どうしても乗って行けと強く勧められて断り切れず、エンクヴィスト家の馬車に乗せられて街に帰還したアレクら三人は、組合のある通りの入り口で解放された。
「――今回は本当に世話になった。後日必ず礼状と依頼料を届けさせる」
馬車から降りる際、クラースは順繰りに三人と固い握手をして謝意を述べた。馬上のエリアスらが目礼をすると同時に馬車は滑るように走り出す。夜の帳が下りた今、今日中に屋敷へ戻る事は諦めたという事だった。一等街区の宿泊施設にでも向かったのだろう。
「……シオリ。お前はもう家に戻って休むといい。組合への報告は俺達でやっておく」
シオリは何か言いたげに口を開きかけたが結局言葉には出さず、ただ眉尻を下げて笑った。大人しく従う事にしたようだった。
「すみません、お先に失礼します。今日はお疲れ様でした」
頭を下げてルリィと共に帰路につくシオリの背中を見送りながら、クレメンスがぼそりと言った。
「いいのか。送ってやりたかったんだろう」
「組合に報告せねばならんしな。大分疲れているようだから、待たせておくのも酷だろう」
返事を返してからアレクは苦笑して見せた。
「気付いてたのか」
「まあ、今日の様子を見ていれば、な。お前もシオリに気があるとは驚きだが」
「……悪いか」
「悪くは無いが、意外だとは思ったな。女に言い寄られても素気無く袖にしていたお前があれだけ熱心に構うんだ。驚きもする」
「わざわざ言い寄って来るような女には興味も無いな。だが、シオリは良い女だ。側に居て癒されるし、癒してやりたいと思う。そういう女だ」
「――そうだな。その通りだ」
クレメンスは笑って同意し、それから双剣の柄を撫でながら、足元に視線を落として言った。
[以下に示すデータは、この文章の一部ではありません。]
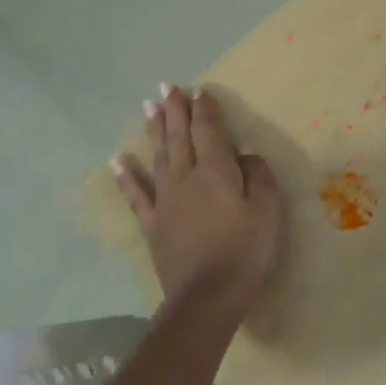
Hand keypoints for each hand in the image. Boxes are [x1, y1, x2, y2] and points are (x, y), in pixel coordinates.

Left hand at [111, 85, 284, 318]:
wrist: (207, 297)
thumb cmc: (246, 250)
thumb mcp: (268, 209)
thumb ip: (258, 176)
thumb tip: (244, 155)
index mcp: (216, 170)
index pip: (209, 130)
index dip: (205, 109)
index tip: (200, 91)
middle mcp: (186, 177)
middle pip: (179, 136)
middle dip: (175, 110)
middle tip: (168, 86)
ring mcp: (165, 200)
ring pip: (158, 156)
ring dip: (155, 130)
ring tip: (148, 107)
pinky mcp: (153, 224)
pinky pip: (135, 194)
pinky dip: (126, 176)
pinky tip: (117, 160)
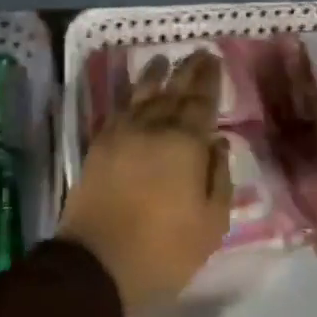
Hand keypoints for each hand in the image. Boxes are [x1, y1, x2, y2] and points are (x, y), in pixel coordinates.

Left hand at [59, 50, 230, 314]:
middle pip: (173, 91)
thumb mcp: (210, 224)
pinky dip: (130, 96)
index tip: (214, 59)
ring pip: (142, 94)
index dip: (209, 80)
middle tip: (197, 53)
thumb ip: (218, 178)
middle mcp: (153, 128)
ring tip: (162, 60)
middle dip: (187, 71)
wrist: (97, 262)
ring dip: (154, 75)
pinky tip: (135, 93)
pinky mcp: (99, 145)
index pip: (201, 102)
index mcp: (185, 143)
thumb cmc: (164, 250)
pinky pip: (119, 110)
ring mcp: (122, 134)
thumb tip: (218, 143)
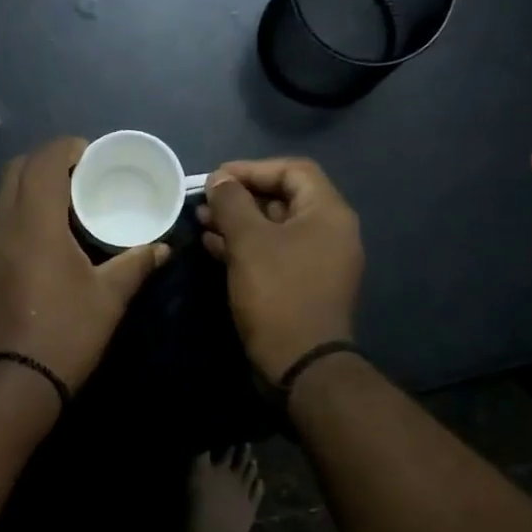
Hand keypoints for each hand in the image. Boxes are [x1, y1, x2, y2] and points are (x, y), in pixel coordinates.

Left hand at [0, 137, 168, 393]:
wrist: (9, 387)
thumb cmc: (65, 335)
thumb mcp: (109, 299)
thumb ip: (136, 264)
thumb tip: (162, 248)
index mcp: (34, 223)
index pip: (43, 161)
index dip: (67, 148)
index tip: (90, 156)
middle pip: (15, 170)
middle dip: (45, 164)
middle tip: (77, 179)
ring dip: (27, 192)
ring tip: (59, 211)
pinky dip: (14, 221)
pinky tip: (36, 248)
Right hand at [197, 157, 363, 380]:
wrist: (300, 362)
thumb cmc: (278, 292)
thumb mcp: (249, 241)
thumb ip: (232, 203)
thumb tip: (220, 179)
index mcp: (328, 213)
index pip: (294, 170)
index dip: (253, 168)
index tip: (217, 178)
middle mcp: (329, 232)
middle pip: (283, 199)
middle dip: (240, 197)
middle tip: (205, 202)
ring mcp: (317, 261)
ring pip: (274, 228)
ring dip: (238, 222)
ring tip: (201, 222)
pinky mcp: (302, 285)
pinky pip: (273, 254)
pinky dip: (246, 246)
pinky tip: (214, 247)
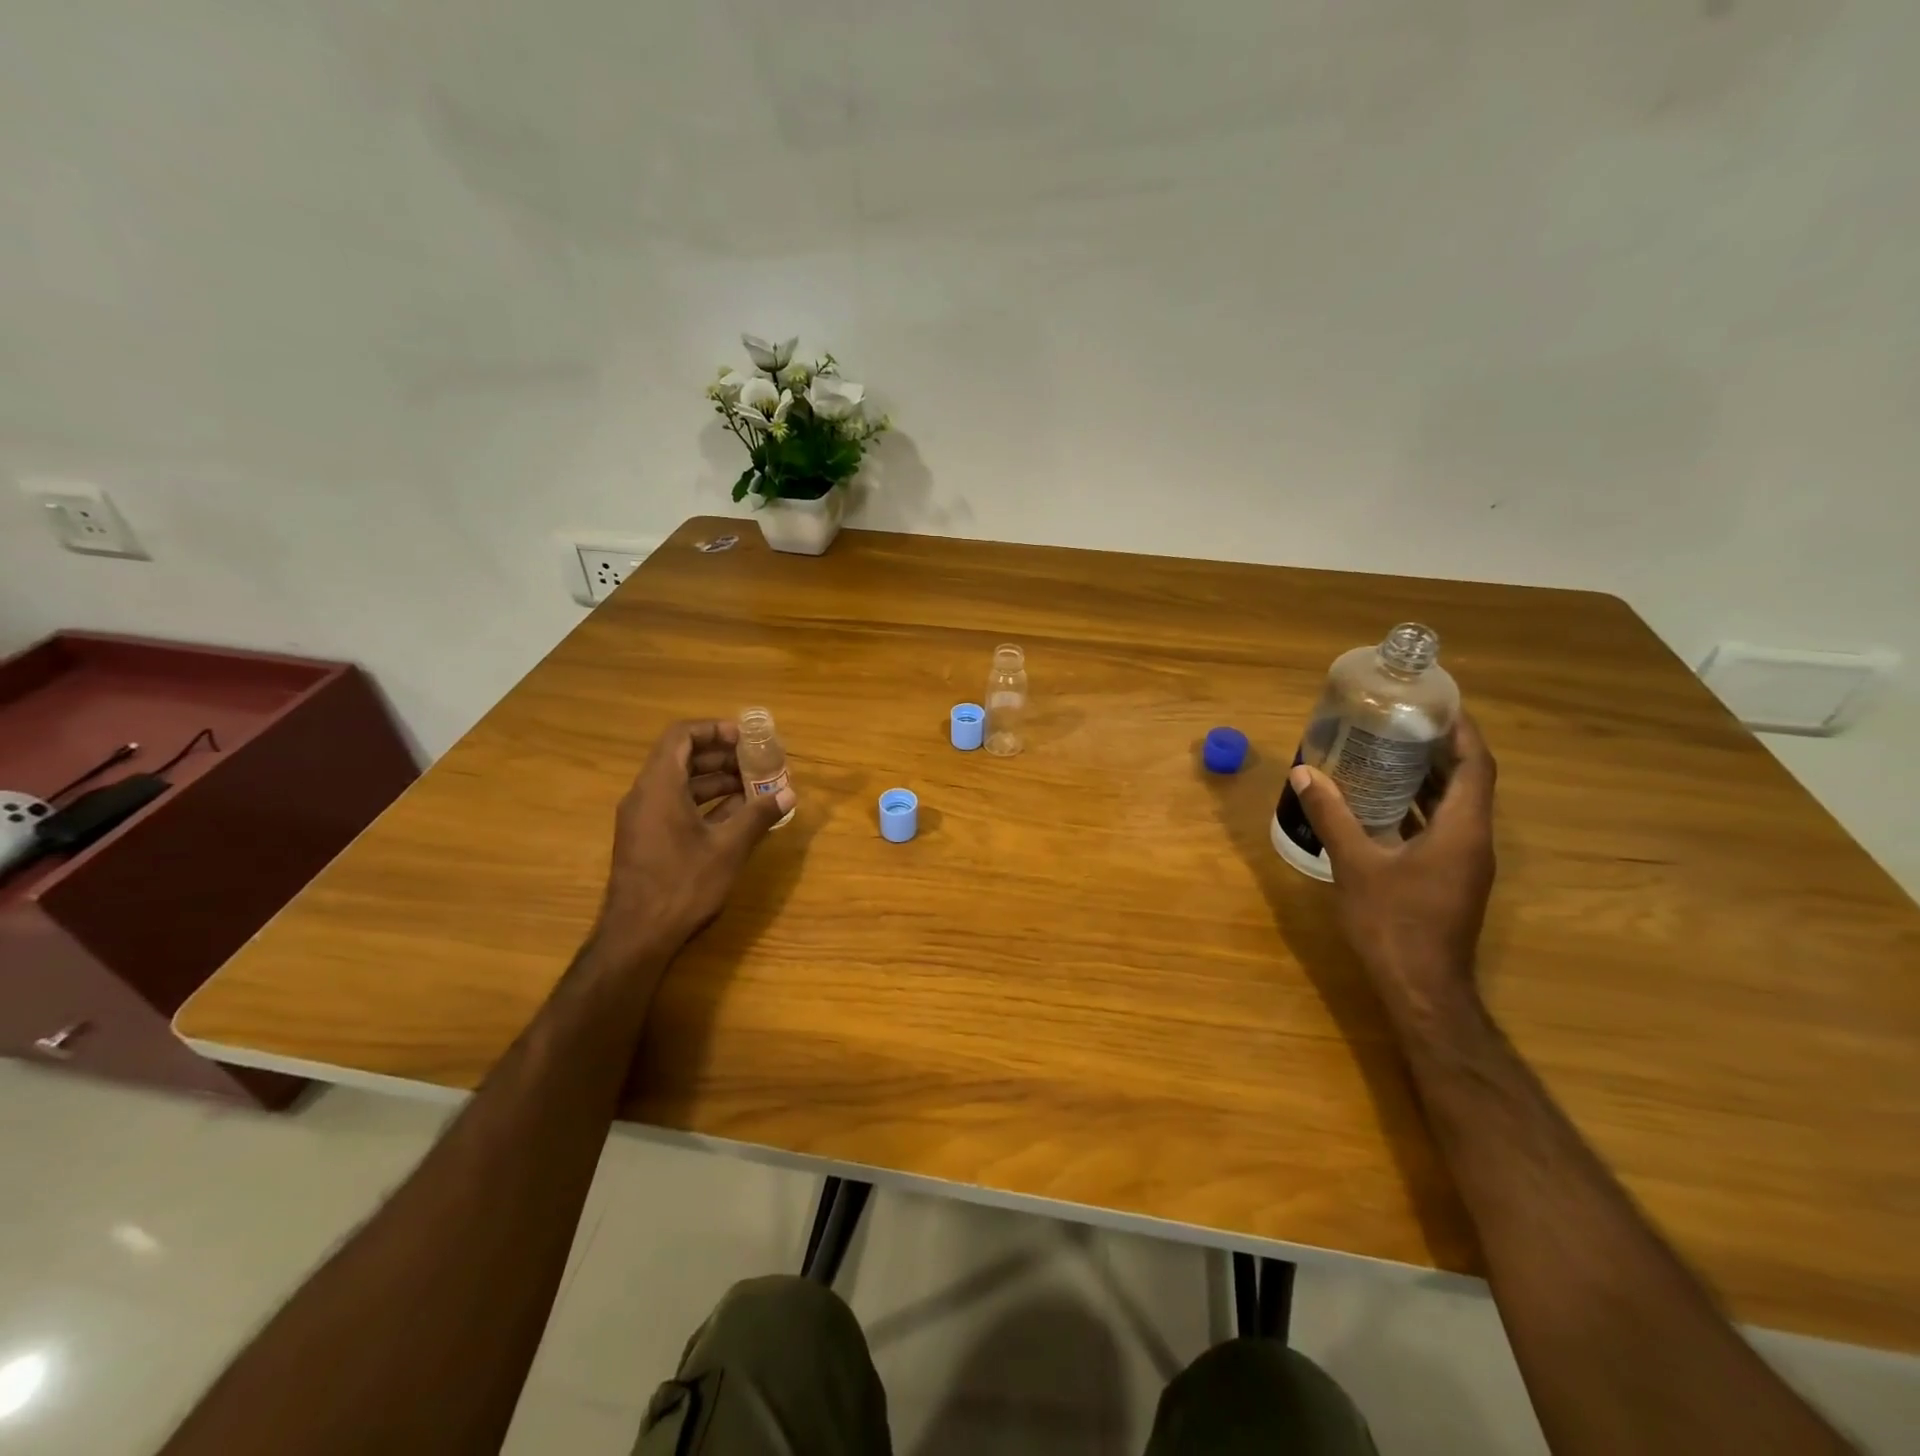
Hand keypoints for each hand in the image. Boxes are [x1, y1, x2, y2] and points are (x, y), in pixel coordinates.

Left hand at [595, 720, 794, 958]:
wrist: (637, 936)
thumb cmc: (683, 884)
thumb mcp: (729, 848)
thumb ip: (758, 816)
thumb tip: (788, 794)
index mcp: (659, 786)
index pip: (681, 736)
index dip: (714, 730)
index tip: (745, 739)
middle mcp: (645, 795)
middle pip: (681, 758)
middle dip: (721, 757)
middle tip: (756, 763)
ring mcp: (642, 819)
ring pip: (679, 784)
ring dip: (715, 781)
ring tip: (753, 788)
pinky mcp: (646, 840)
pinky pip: (675, 806)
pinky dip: (704, 803)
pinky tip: (734, 816)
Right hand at [1288, 713, 1497, 1017]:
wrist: (1421, 987)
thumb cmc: (1394, 922)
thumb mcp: (1356, 864)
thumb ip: (1332, 816)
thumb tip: (1304, 772)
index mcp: (1462, 830)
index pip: (1476, 766)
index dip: (1461, 731)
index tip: (1435, 704)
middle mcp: (1473, 841)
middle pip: (1467, 781)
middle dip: (1438, 749)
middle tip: (1398, 722)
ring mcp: (1463, 863)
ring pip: (1452, 806)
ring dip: (1426, 778)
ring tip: (1386, 752)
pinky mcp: (1448, 879)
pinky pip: (1439, 828)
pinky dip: (1415, 808)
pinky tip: (1379, 803)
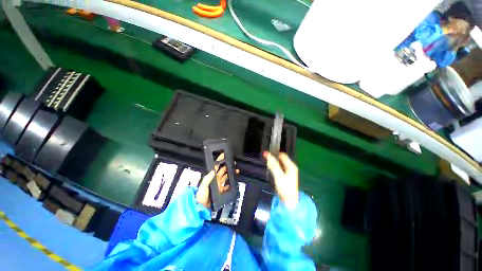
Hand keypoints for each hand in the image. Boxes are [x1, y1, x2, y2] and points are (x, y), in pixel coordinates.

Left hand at [196, 153, 239, 208]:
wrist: (201, 207)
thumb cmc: (200, 195)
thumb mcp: (203, 186)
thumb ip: (207, 178)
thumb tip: (213, 170)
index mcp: (211, 176)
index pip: (216, 166)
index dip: (219, 160)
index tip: (223, 155)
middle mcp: (215, 179)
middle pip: (223, 170)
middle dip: (227, 166)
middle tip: (233, 163)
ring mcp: (218, 185)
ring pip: (226, 177)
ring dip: (230, 174)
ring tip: (236, 171)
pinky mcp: (221, 191)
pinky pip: (227, 186)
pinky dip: (230, 184)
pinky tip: (233, 182)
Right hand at [264, 151, 298, 208]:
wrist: (289, 201)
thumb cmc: (285, 187)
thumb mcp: (278, 175)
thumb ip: (273, 164)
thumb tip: (266, 154)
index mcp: (291, 165)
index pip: (282, 155)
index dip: (274, 153)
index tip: (266, 154)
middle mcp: (291, 167)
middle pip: (281, 159)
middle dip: (273, 158)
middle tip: (266, 160)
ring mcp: (288, 172)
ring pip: (280, 163)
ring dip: (274, 163)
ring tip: (267, 164)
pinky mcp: (286, 176)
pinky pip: (279, 168)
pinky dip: (275, 167)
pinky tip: (271, 170)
「――シオリがああも頑なに不調を隠し通そうとするのは、多分私達の所為もある」
ぽつりと落とされた呟きは、自嘲の色が滲んでいる。アレクは無言で続きを促した。
「あの事件以来、皆で彼女を腫れ物に触るような扱いをしてしまった。彼女の事だからそれに気付いていたのだろうな。自分の所為で気を遣わせていると。そんな風に思って、それであれほど頑なに、自分は大丈夫だと差し伸べた手を拒んで」
クレメンスの視線が、シオリが消えた街角に向けられる。
「足手纏いだと言って捨てられて、帰ってみれば今度は腫れ物扱いだ。彼女の性格なら気にしない訳がない。だから、本当は多少強引にでも距離を詰めてやるべきだったのだろうな。今日のお前と彼女の様子を見ていて、そう思ったよ」
彼の無骨な手が、己の肩を叩いた。
「渋々ながらでも彼女はお前の手を取った。先程もお前の言う事に大人しく従った。お前がきちんと彼女に向き合ったからだ」
碧の双眸が細められる。口の端に浮かぶのは、僅かに悔いの滲んだ笑みだ。
「――残念ながら、私は出遅れたようだな」
通りを温かい橙色の魔法灯が照らす中、そう言い置いてクレメンスは先に歩き出した。
「……クレメンス」
アレクは何か言おうとし、結局一つも言葉が思い浮かばずに口を噤んで短く息を吐くと、彼の背中を追って歩き出した。
・クラース:11歳。伯爵家当主。
・フラン:13歳。従者見習い。
・エリアス:25歳。執事。
・マルティン:29歳。秘書官。
殺虫剤よりは石鹸水の方が遥かに効くけど、後始末が面倒なので室内での使用は積極的にはお勧めいたしかねます。